* **INSTRUCTIONS FOR THE TASK**
From the piece on rental demand, pull out the passage starting with "The volume of" and going on through "dampening supply-side pressures.", copied word for word.

At the time, smaller households amplified housing demand, especially in the rental space, according to Lawless.

While he said the trend had been slow to reverse, the RBA is now showing households have once again become larger, with the average household size rebuilding. In turn, this will ease the amount of households requiring rentals.

  1. Net overseas migration has peaked

Overseas migration was at a record high in the March quarter of 2023, when 165,000 people came into the country. This dropped to just 107,000 over the last quarter of the year.

With overseas arrivals data showing an ongoing slowdown in foreign student arrivals, Lawless expects even further slowdown in migration figures.

“With approximately 90 per cent of net migration to Australia arriving on temporary visas, the flow through to rental demand is direct and immediate. Less migration helps to explain a further reduction in rental demand,” he said.

  1. Uptake of HomeBuilder

Lawless also expects new dwelling completions will take some of the heat out of the rental market.

“Materials shortages, capacity constraints and cost blowouts have seen a significant lag in delivering this stock through to completion and have likely resulted in a prolonged period of renting for many of those waiting for their new home to be completed,” he shared.

“As more new builds settle, we should see a gradual diminishment in rental demand associated with building delays.”

  1. Investor activity on the up

The volume of lending to investors is up over 10 per cent over the year to June, with the value of lending jumping by 30.2 per cent.

As noted by Lawless, investors play a key role in delivering rental supply to market, which could aid in dampening supply-side pressures.

* **INPUT DATA**
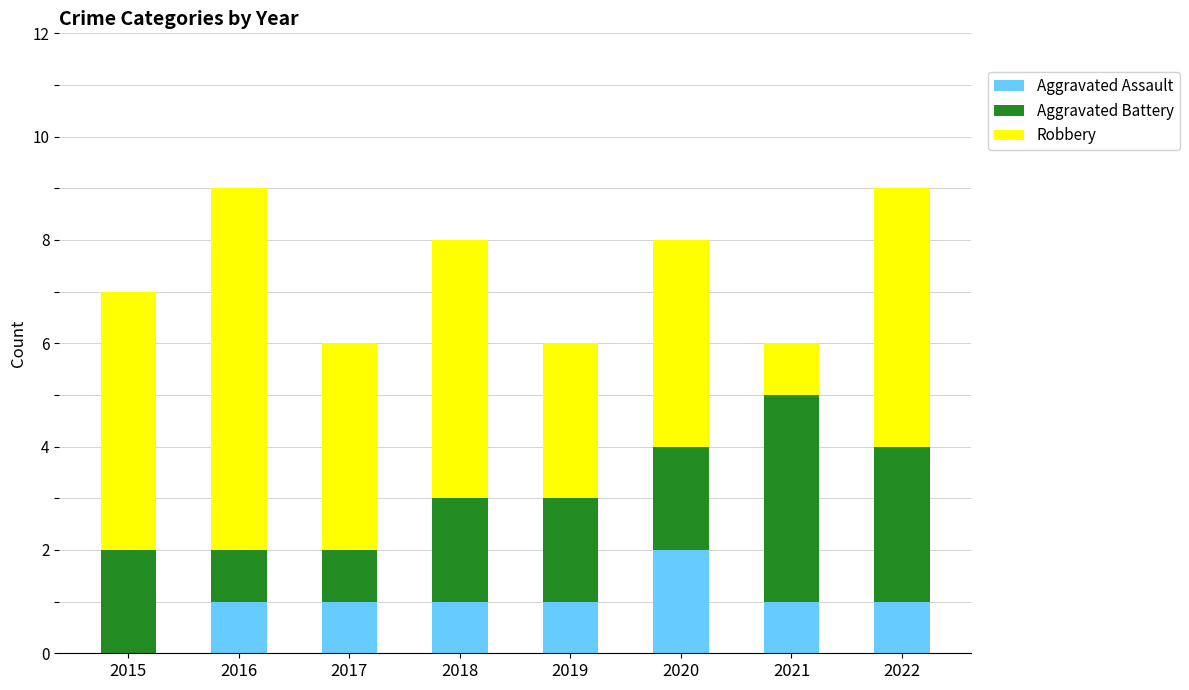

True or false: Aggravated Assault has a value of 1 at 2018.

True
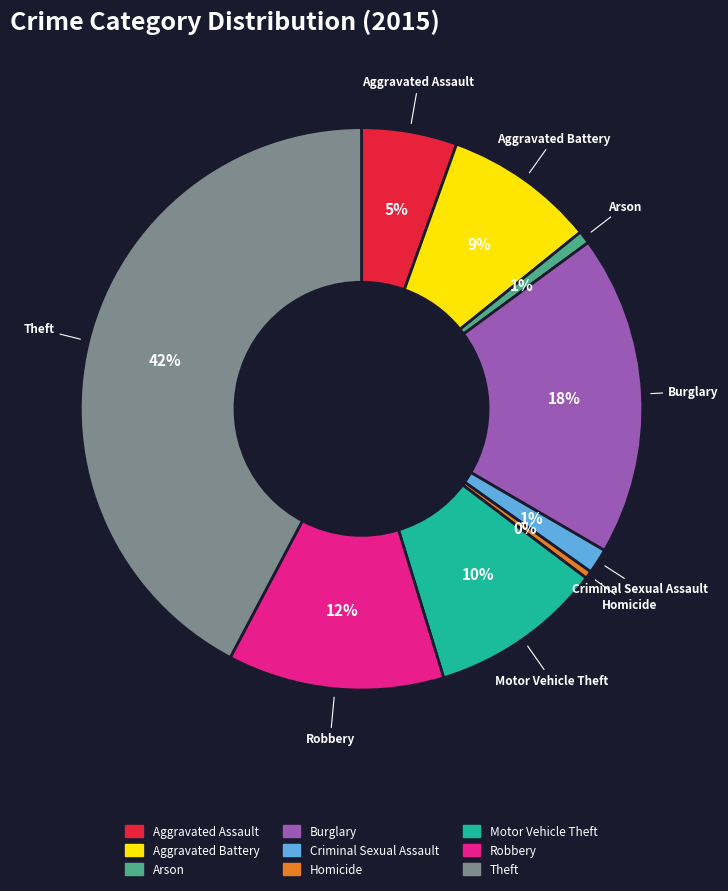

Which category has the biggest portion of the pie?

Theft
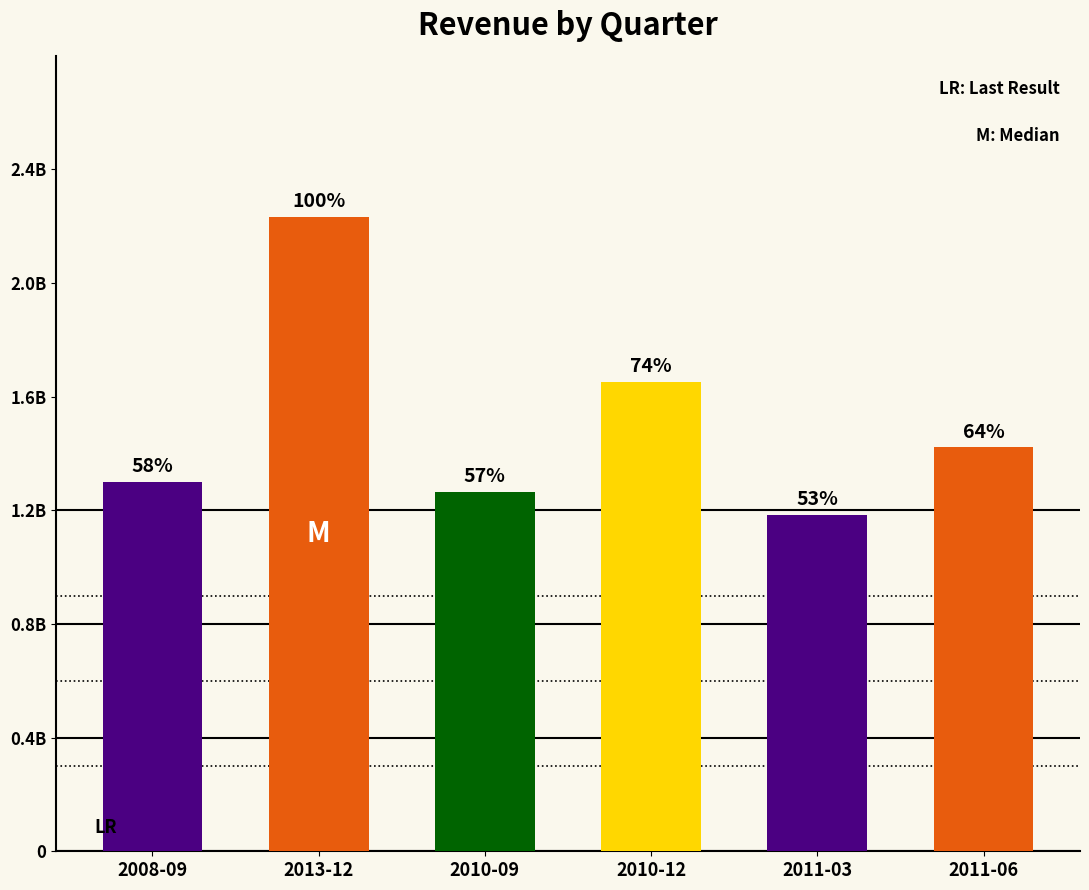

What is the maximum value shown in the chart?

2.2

* **RESPONSE TO THIS TASK**
The volume of lending to investors is up over 10 per cent over the year to June, with the value of lending jumping by 30.2 per cent.

As noted by Lawless, investors play a key role in delivering rental supply to market, which could aid in dampening supply-side pressures.